No word yet on whether there will be Congressional hearings about the problem–this seems at least as important as steroids in baseball.
Nick Carr has joined the ranks of the DRM skeptics:
Digital music sales, after growing strongly for a couple of years, appear to be losing steam this year. That, more than the particular EMI experiment, is the big news here. As the Journal reports, “The MP3 releases are coming as digital-music sales have stalled for the first time since Apple launched its iTunes Store in 2003. Digital track sales held steady at 137 million songs in the second and third quarters of this year, according to Nielsen SoundScan. That’s a slight drop from the 144 million sold in the first quarter.”
…Won’t selling songs as unprotected MP3s lead to rampant illegal copying? No. Because there’s already rampant illegal copying. Most unauthorized copying is done either through online file-sharing networks or by burning CDs for friends. DRM schemes have little effect on either of those. All new songs are immediately available on file-sharing networks, DRM or not. In fact, the Journal quotes one source as saying that the “pirate market … command[s] better than 90% of the online marketplace.” People buy through iTunes because they either don’t want to engage in illegal trading or can’t be bothered with the geeky aspects of illegal trading. It’s not because iTunes has removed the option of illegal trading. As for burning CDs to share, that remains easy even with DRM-protected songs.
No, DRM is about controlling the business model for selling online music. And if it looks like there won’t be much additional sales growth through iTunes, then music companies are going to start selling unprotected MP3s. In an iPod world, they have little choice.
Quite so. An interesting question is what the political implications will be if the labels start abandoning DRM en masse. The principal argument for the DMCA is that DRM is necessary to prevent rampant piracy. If the music industry tacitly admit that this is nonsense, will Hollywood soldier on, hoping that they can succeed where the recording industry failed? And if the RIAA stops using its lobbying muscle to block reform, will that make it easier to get legislation passed?
I’m reading through the transcript of the Teleflex case, and I think the level of hostility shown by the justices toward Mr Goldstein (arguing for the status quo) is remarkable:
MR. GOLDSTEIN: No matter what one thinks about the differential between Federal Circuit law today and Federal Circuit law a year ago or two years ago, there is a quite considerable cost by articulating a desire to head off in a new direction, because there will be dramatic instability in the patent system, the incalculable investments that underlie current patents. There is nothing fundamentally not functional about how the Federal Circuit is approaching this question. It has had decades to look at this to try and elaborate a standard. This court in cases like Sakraida and –
JUSTICE BREYER: And it so quickly modified itself.
JUSTICE SCALIA: And in the last year or so, after we granted cert in this case after these decades of thinking about it, it suddenly decides to polish it up.

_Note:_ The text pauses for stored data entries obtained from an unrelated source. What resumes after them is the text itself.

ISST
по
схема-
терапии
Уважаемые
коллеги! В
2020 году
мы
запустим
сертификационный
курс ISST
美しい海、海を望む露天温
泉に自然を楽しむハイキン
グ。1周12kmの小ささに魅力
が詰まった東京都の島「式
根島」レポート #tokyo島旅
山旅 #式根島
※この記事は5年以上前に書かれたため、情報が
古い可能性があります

MR. GOLDSTEIN: Justice Scalia, if you actually believe that, then you just don’t believe the judges in the Federal Circuit because in each of these opinions they say quite explicitly we are not changing it.

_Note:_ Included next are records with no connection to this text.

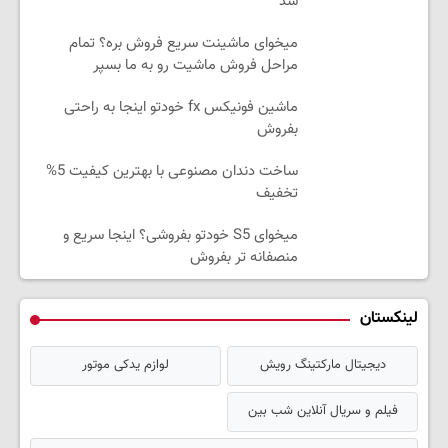
شد
میخوای ماشینت سریع فروش بره؟ تمام
مراحل فروش ماشیت رو به ما بسپر
ماشین فونیکس fx خودتو اینجا به راحتی
بفروش
ساخت دندان مصنوعی با بهترین کیفیت 5%
تخفیف
میخوای S5 خودتو بفروشی؟ اینجا سریع و
منصفانه تر بفروش
لینکستان
دیجیتال مارکتینگ رویش
لوازم یدکی موتور
فیلم و سریال آنلاین شب بین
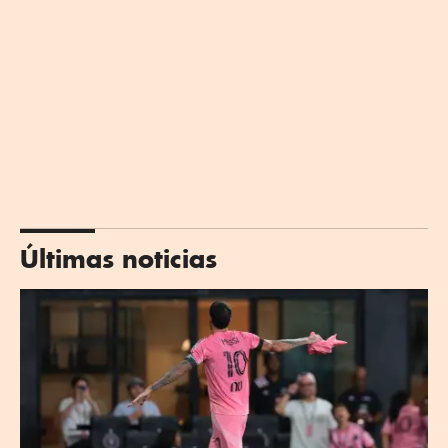
Últimas noticias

JUSTICE ALITO: Would you dispute that in some of the earlier cases, like Dembiczak with the garbage bag that looks like a pumpkin, that this TSM test was applied in a way that seemed to ask for something quite explicit in the prior art?

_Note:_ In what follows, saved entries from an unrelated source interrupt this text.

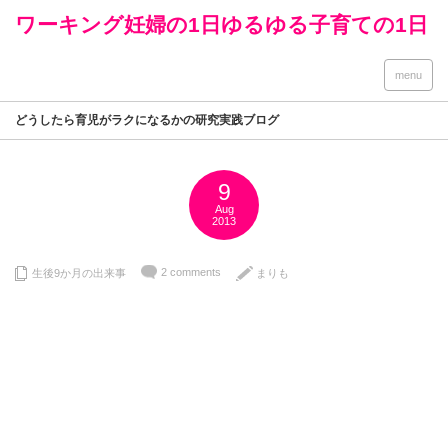
ワーキング妊婦の1日ゆるゆる子育ての1日
menu
どうしたら育児がラクになるかの研究実践ブログ
9
Aug
2013
2 comments
生後9か月の出来事
まりも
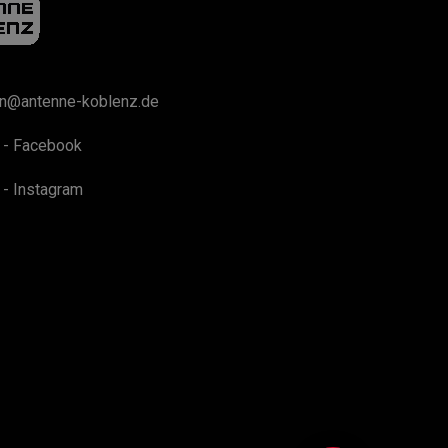
on@antenne-koblenz.de
 - Facebook
 - Instagram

Between this and the exchange I quoted last week, you’ve got three of the four reliably conservative justices beating up on the federal circuit. And the fourth justice–Justice Thomas–almost never asks questions during oral argument. It seems like the right-hand side of the court is unhappy with the way the federal circuit’s been doing things. And judging from Justice Breyer’s comments, I’m guessing the left-hand side is too.